- _Exercise_:
Identify each line below that contains the string "Webseite", and copy every such line.

- _Dataset excerpts_:
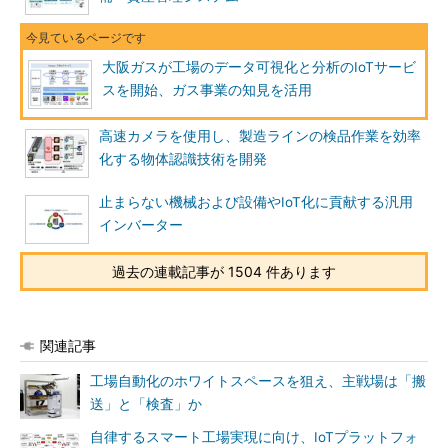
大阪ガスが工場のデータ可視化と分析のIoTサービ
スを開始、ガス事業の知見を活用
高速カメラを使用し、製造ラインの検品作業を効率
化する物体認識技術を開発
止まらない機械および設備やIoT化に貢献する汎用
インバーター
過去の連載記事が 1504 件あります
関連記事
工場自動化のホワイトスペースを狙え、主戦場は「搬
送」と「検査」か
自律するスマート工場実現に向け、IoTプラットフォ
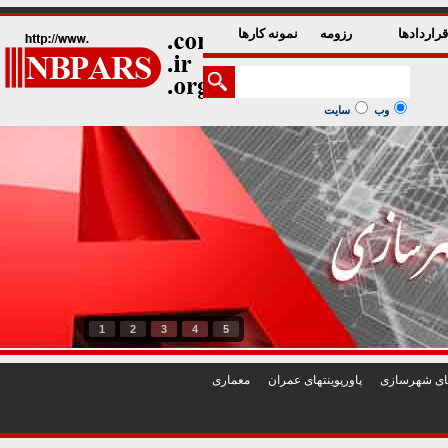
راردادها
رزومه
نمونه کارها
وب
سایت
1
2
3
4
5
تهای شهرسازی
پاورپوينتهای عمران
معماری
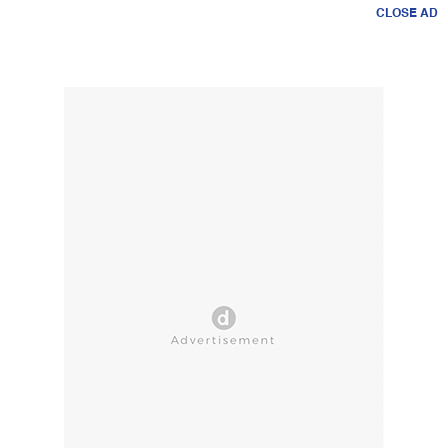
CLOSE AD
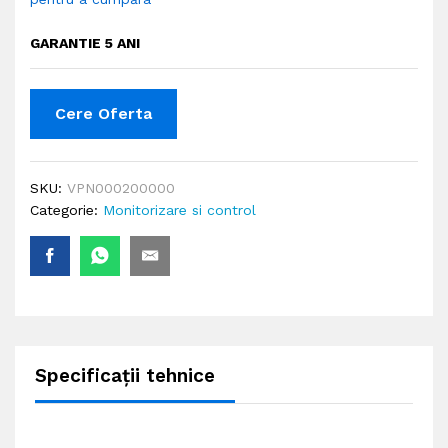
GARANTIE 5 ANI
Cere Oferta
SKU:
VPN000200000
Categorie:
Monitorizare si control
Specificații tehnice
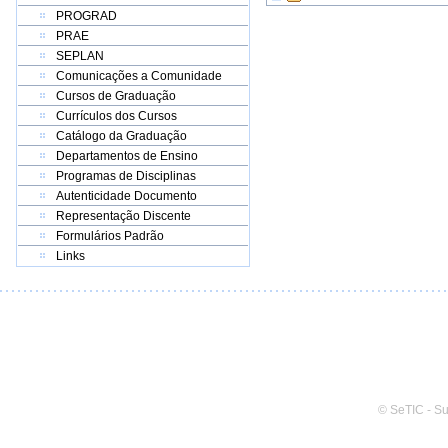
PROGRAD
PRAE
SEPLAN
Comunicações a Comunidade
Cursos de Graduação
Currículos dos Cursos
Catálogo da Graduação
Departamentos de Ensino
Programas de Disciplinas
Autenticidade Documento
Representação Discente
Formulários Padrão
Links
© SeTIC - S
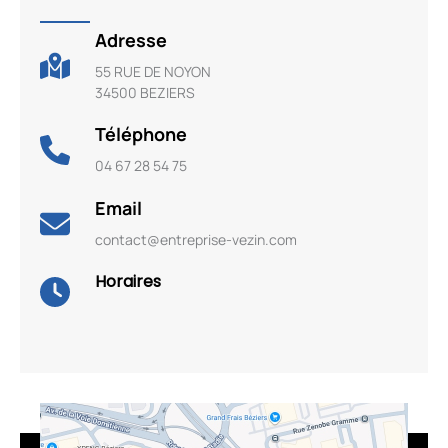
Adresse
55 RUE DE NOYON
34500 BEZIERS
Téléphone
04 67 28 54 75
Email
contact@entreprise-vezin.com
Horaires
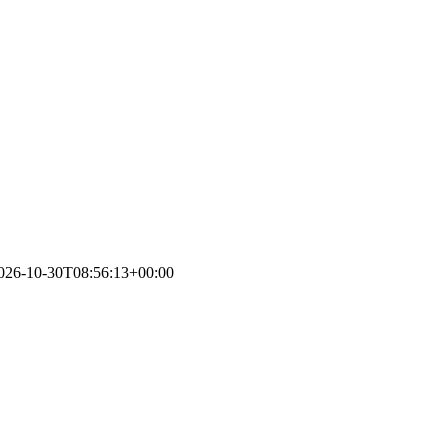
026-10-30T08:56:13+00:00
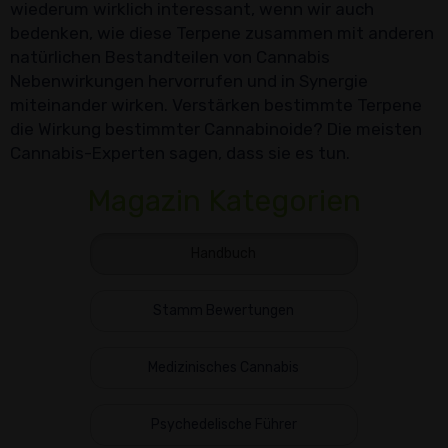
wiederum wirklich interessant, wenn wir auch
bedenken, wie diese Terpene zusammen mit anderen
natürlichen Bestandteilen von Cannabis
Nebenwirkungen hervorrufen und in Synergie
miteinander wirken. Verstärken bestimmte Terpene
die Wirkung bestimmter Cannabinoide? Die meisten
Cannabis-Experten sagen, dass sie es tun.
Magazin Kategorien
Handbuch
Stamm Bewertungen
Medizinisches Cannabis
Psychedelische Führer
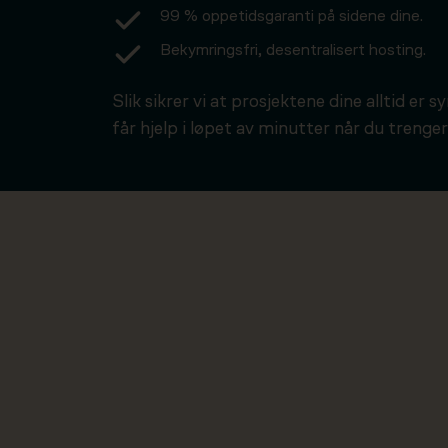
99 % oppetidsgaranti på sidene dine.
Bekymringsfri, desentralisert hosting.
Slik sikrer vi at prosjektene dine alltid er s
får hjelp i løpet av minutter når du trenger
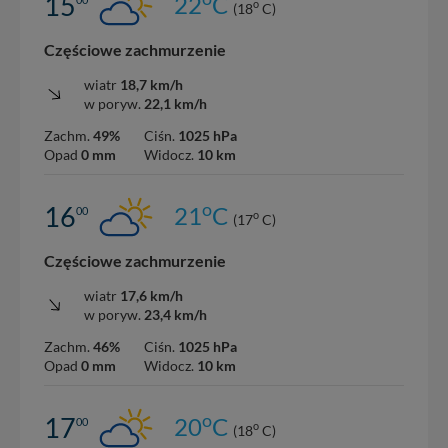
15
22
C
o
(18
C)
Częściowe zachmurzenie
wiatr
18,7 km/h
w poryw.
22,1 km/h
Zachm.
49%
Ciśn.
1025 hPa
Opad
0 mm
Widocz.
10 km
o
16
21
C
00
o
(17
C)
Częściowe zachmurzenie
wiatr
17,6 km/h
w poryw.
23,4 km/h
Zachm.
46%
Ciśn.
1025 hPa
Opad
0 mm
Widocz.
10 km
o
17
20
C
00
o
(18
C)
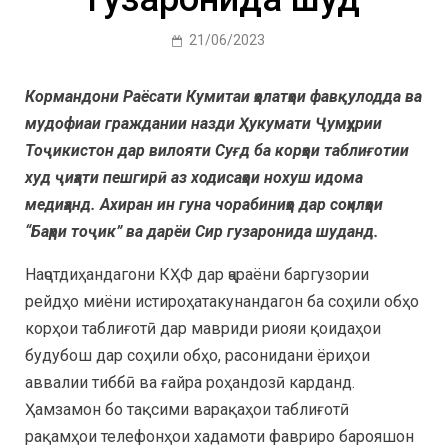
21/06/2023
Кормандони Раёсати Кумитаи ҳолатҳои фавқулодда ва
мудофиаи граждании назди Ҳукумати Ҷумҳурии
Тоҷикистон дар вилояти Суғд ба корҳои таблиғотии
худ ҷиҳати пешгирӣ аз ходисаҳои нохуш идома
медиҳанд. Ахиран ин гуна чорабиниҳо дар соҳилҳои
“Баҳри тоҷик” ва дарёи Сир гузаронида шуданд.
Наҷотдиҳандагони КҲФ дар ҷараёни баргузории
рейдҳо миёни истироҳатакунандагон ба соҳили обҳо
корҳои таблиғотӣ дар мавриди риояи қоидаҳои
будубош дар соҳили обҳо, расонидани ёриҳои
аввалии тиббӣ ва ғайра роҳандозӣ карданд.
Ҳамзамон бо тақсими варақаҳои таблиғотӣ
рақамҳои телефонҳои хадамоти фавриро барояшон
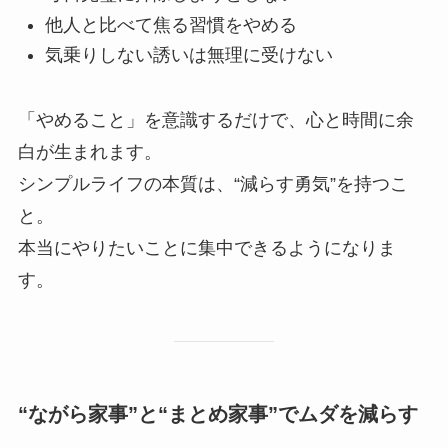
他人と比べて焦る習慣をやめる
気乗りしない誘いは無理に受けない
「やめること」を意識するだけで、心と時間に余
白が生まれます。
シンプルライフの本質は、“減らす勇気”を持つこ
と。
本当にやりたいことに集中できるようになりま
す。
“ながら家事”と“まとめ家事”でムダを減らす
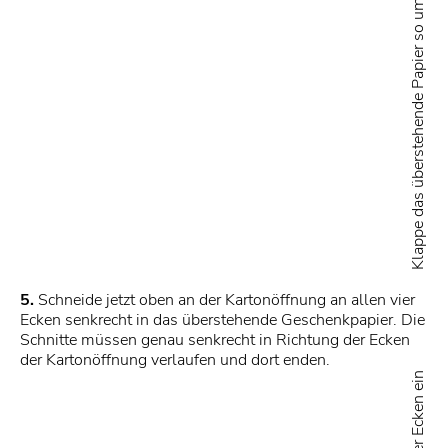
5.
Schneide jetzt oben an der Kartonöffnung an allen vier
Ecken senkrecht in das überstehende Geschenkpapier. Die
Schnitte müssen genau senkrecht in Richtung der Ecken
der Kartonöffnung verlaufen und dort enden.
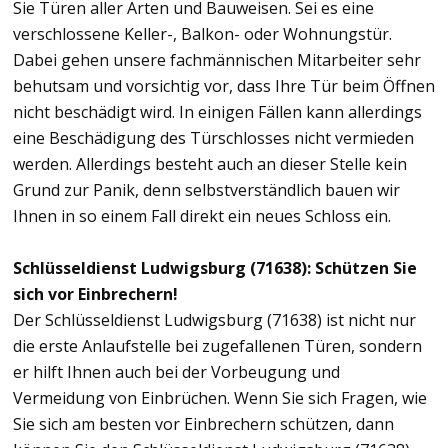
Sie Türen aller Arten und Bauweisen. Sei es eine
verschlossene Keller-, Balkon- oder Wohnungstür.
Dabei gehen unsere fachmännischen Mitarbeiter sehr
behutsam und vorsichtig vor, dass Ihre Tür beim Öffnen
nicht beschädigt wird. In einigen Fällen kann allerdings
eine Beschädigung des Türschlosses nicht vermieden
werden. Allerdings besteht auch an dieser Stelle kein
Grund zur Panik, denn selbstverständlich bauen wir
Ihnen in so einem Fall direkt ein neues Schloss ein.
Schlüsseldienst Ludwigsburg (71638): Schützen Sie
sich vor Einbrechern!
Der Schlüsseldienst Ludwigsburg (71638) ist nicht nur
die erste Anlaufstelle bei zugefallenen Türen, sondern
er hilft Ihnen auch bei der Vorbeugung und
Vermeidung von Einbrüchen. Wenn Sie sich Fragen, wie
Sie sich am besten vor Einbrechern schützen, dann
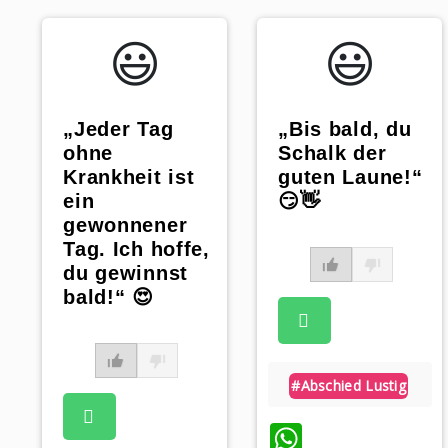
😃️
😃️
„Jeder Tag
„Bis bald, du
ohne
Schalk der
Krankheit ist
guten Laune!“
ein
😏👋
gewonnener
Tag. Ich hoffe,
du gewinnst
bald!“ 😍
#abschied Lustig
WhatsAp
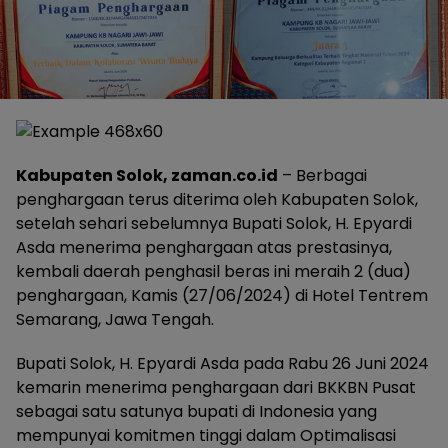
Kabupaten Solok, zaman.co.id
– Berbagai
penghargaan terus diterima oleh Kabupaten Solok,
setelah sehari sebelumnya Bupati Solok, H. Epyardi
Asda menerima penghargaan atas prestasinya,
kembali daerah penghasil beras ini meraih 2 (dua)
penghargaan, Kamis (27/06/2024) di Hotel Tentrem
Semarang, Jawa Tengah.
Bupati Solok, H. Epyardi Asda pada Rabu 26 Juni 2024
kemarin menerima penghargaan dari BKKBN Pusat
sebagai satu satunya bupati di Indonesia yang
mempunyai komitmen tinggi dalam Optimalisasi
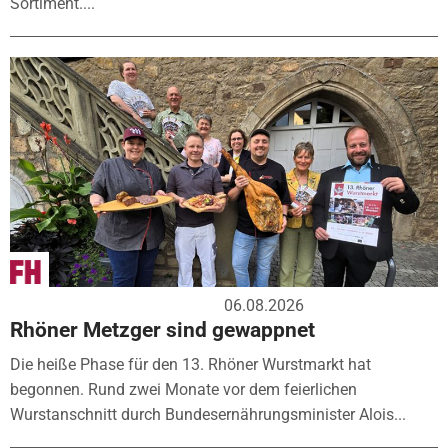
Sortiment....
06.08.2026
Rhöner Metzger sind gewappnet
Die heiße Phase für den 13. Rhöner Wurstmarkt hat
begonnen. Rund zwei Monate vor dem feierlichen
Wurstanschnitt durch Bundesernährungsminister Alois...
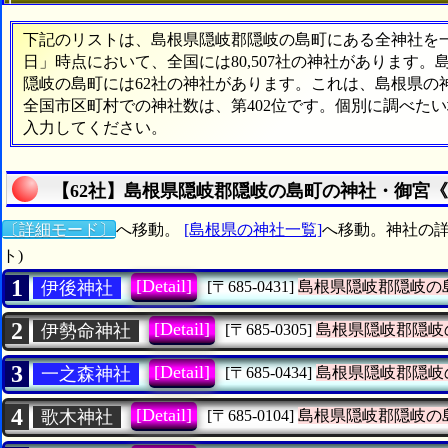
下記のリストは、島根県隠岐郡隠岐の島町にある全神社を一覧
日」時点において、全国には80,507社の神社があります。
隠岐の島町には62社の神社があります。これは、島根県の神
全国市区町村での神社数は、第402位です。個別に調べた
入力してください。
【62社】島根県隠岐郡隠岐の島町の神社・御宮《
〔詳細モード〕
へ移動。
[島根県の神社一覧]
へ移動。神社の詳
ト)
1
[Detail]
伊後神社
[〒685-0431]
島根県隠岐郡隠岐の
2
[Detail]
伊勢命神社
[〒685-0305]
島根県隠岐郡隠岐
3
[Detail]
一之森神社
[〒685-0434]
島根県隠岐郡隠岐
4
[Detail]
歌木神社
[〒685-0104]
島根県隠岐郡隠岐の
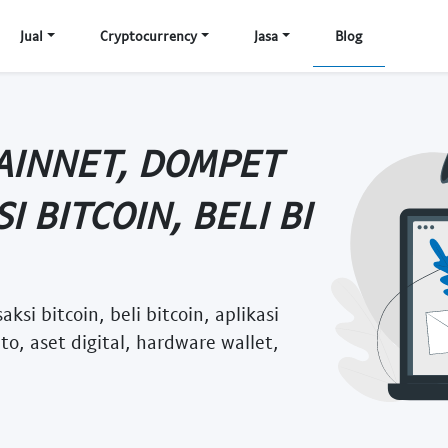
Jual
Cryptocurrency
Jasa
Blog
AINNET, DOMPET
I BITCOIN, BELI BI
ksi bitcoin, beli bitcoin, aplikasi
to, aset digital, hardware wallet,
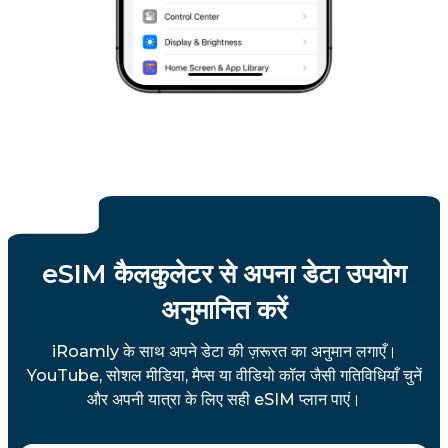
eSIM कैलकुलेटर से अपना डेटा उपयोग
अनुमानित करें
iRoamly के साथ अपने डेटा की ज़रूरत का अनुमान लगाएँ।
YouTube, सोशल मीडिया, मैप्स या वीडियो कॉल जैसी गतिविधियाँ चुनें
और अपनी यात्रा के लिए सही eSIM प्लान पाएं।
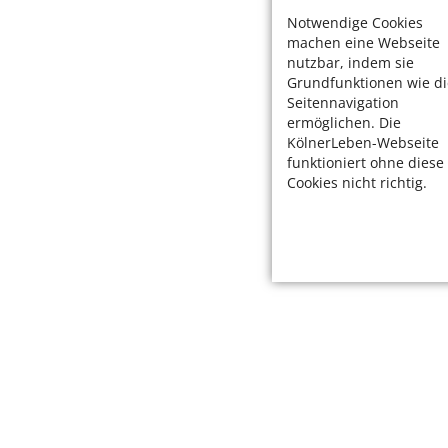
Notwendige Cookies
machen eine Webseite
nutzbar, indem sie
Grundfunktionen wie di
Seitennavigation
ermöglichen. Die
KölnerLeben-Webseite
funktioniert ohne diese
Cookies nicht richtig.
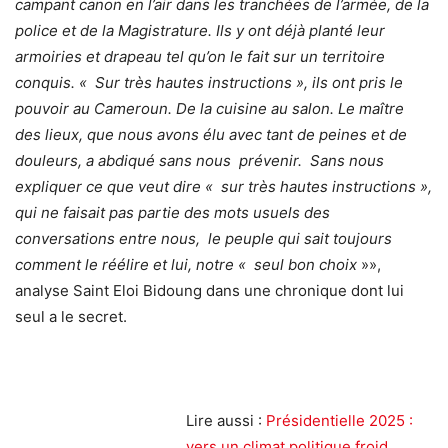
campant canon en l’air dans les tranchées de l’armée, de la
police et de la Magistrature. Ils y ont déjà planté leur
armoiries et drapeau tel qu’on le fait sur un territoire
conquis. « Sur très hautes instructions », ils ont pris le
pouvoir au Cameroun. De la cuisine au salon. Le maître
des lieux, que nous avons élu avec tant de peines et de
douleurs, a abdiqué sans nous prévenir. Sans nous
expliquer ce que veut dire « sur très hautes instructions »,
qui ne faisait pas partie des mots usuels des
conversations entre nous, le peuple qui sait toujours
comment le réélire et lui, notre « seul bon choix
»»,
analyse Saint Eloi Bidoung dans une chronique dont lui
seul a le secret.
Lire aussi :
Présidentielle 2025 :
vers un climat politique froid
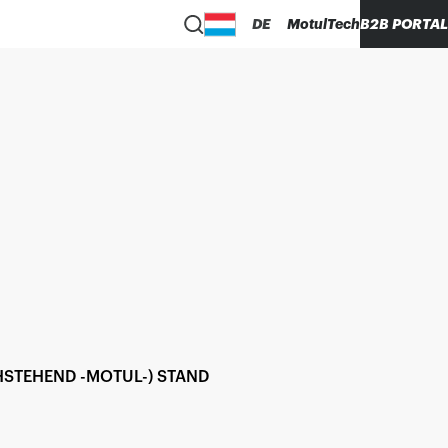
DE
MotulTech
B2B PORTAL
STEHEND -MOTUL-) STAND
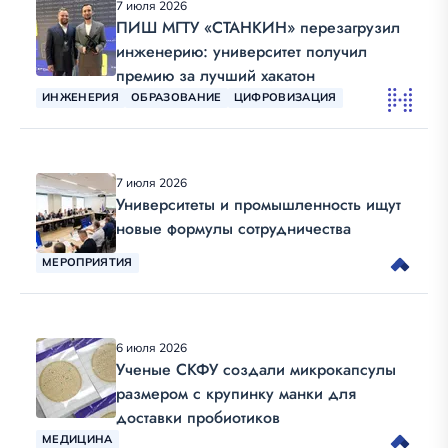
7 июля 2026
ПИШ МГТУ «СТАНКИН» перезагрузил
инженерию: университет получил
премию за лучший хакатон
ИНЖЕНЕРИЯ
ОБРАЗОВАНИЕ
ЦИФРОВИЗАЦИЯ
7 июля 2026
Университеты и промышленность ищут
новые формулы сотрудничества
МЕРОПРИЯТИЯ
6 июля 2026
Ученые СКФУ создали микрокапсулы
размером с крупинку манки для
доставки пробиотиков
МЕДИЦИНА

- _Problem solution_:
machen eine Webseite
KölnerLeben-Webseite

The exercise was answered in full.